Imagine a man weighing 160 pounds (72,575 grams). About 18% of his body (by mass) is carbon. Every 12 grams of carbon contains 6.022 × 1023 carbon atoms. One carbon atom out of a trillion (1012) is carbon-14. Carbon-14 has a half-life of 5,730 years. When carbon-14 decays, it becomes nitrogen-14. Therefore, a 160-pound person experiences 2,500 carbon-14 disintegrations every second!
Note: There are 31,556,736 seconds in a year, and the number 0.693 (-ln 0.5) converts half-lives to rates of decay.
What happens when carbon-14 atoms in your body suddenly decay in a random manner and become nitrogen? It’s not good. Those atoms bond differently with other tissues, producing distortion (or wrinkling) at the atomic level. Also, if any carbon in your DNA or RNA suddenly becomes nitrogen, the affected genes may not work properly. Both effects age you very slightly every second, with clocklike precision, but which organs finally break down or become diseased will depend partially on the genetics you inherited. The negative exponential curve in Figure 210 is a mirror image of the positive exponential curve (line C) in Figure 208 on page 431. Did that postflood carbon-14 increase cause decreased longevity? Perhaps.
What about the few thousand other new isotopes produced during the flood that slowly worked their way into the biosphere over the centuries?1 Those isotopes sometimes produce defective proteins in trillions of your cells. Here’s why. Most cells in your body contain tens of thousands of ribosomes—absolutely amazing and complex manufacturing plants that produce your body’s proteins. The new isotopes you eat, drink, and inhale are sometimes incorporated into amino acids that are brought into your ribosomes and hooked together (according to the instructions in your DNA) into long chains. When that chain exits a ribosome, the electrical charges on the chain fold it in multiple ways simultaneously. That tight, very specific, three-dimensional shape determines what the protein will do in your body. If the protein misfolds—due to light (or heavy) isotopes that either speed up (or slow down) a particular fold—the protein will be defective and an organ in your body might suffer. These defects build up over time, so your proteins steadily, but imperceptibly, degrade. An animation of this complex folding process in a bacterium can be seen at:
www.mrc-lmb.cam.ac.uk/ribo/homepage/moves/translation_bacterial.mov
Every second, isotopes produced during the flood are slowly aging us at the atomic scale; therefore, our organs deteriorate. Which of the thousands of new isotopes are the chief culprits (mild poisons) and what mechanisms and repair systems play a role are open questions.
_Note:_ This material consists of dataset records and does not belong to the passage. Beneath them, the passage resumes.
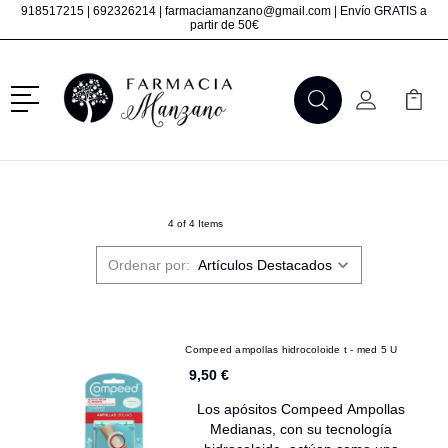
918517215
|
692326214
|
farmaciamanzano@gmail.com
| Envío GRATIS a
partir de 50€
Menú
Buscar
Mi Cuenta
Mi Ca
Buscar
4 of 4 Items
Ordenar por:
Compeed ampollas hidrocoloide t - med 5 U
9,50 €
Los apósitos Compeed Ampollas
Medianas, con su tecnología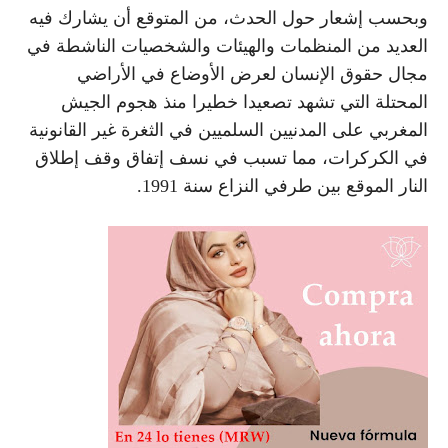
وبحسب إشعار حول الحدث، من المتوقع أن يشارك فيه
العديد من المنظمات والهيئات والشخصيات الناشطة في
مجال حقوق الإنسان لعرض الأوضاع في الأراضي
المحتلة التي تشهد تصعيدا خطيرا منذ هجوم الجيش
المغربي على المدنيين السلميين في الثغرة غير القانونية
في الكركرات، مما تسبب في نسف إتفاق وقف إطلاق
النار الموقع بين طرفي النزاع سنة 1991.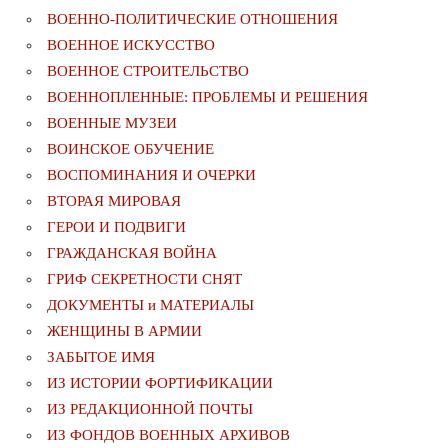
ВОЕННО-ПОЛИТИЧЕСКИE ОТНОШЕНИЯ
ВОЕННОЕ ИСКУССТВО
ВОЕННОЕ СТРОИТЕЛЬСТВО
ВОЕННОПЛЕННЫЕ: ПРОБЛЕМЫ И РЕШЕНИЯ
ВОЕННЫЕ МУЗЕИ
ВОИНСКОЕ ОБУЧЕНИЕ
ВОСПОМИНАНИЯ И ОЧЕРКИ
ВТОРАЯ МИРОВАЯ
ГЕРОИ И ПОДВИГИ
ГРАЖДАНСКАЯ ВОЙНА
ГРИФ СЕКРЕТНОСТИ СНЯТ
ДОКУМЕНТЫ и МАТЕРИАЛЫ
ЖЕНЩИНЫ В АРМИИ
ЗАБЫТОЕ ИМЯ
ИЗ ИСТОРИИ ФОРТИФИКАЦИИ
ИЗ РЕДАКЦИОННОЙ ПОЧТЫ
ИЗ ФОНДОВ ВОЕННЫХ АРХИВОВ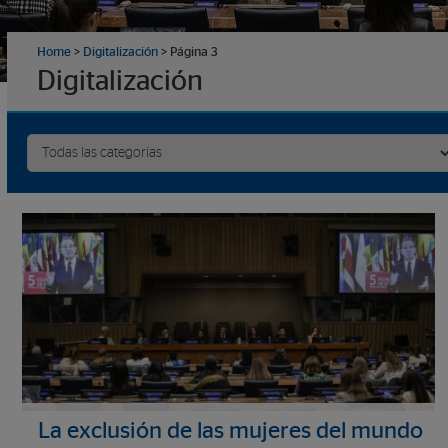
Home
>
Digitalización
>
Página 3
Digitalización
La exclusión de las mujeres del mundo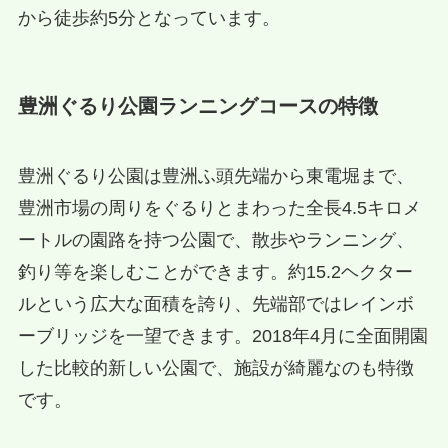
から徒歩約5分となっています。
豊洲ぐるり公園ランニングコースの特徴
豊洲ぐるり公園は豊洲ふ頭先端から東電堀まで、
豊洲市場の周りをぐるりとまわった全長4.5キロメ
ートルの園路を持つ公園で、散歩やランニング、
釣り等を楽しむことができます。約15.2ヘクター
ルという広大な面積を誇り、先端部ではレインボ
ーブリッジを一望できます。2018年4月に全面開園
した比較的新しい公園で、施設が綺麗なのも特徴
です。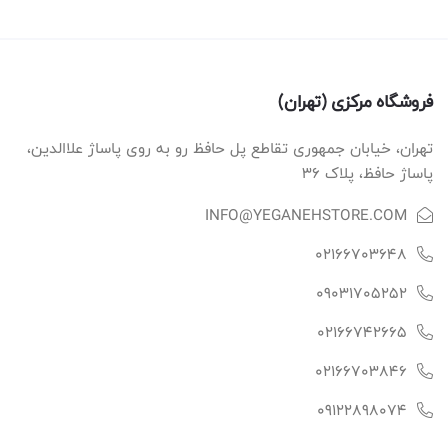
فروشگاه مرکزی (تهران)
تهران، خیابان جمهوری تقاطع پل حافظ رو به روی پاساژ علاالدین،
پاساژ حافظ، پلاک ۳۶
INFO@YEGANEHSTORE.COM
02166703648
09031705252
02166742665
02166703846
09122898074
Scientists are starting to recognize some of this. For example, Dr. Thomas Kirkwood, Director of Aging and Health at Newcastle University in England, writes:
Many scientists believe that the aging process is caused by the gradual buildup of a huge number of individually tiny faults—some damage to a DNA strand here, a deranged protein molecule there, and so on. This degenerative buildup means that the length of our lives is regulated by the balance between how fast new damage strikes our cells and how effectively this damage is corrected. The body’s mechanisms to maintain and repair our cells are wonderfully effective—which is why we live as long as we do—but these mechanisms are not perfect. Some of the damage passes unrepaired and accumulates as the days, months and years pass by. We age because our bodies keep making mistakes.
We might well ask why our bodies do not repair themselves better. Actually we probably could fix damage better than we do already. In theory at least, we might even do it well enough to live forever.4
In addition to asking “why our bodies do not repair themselves better,” we should ask why our cellular machinery started malfunctioning.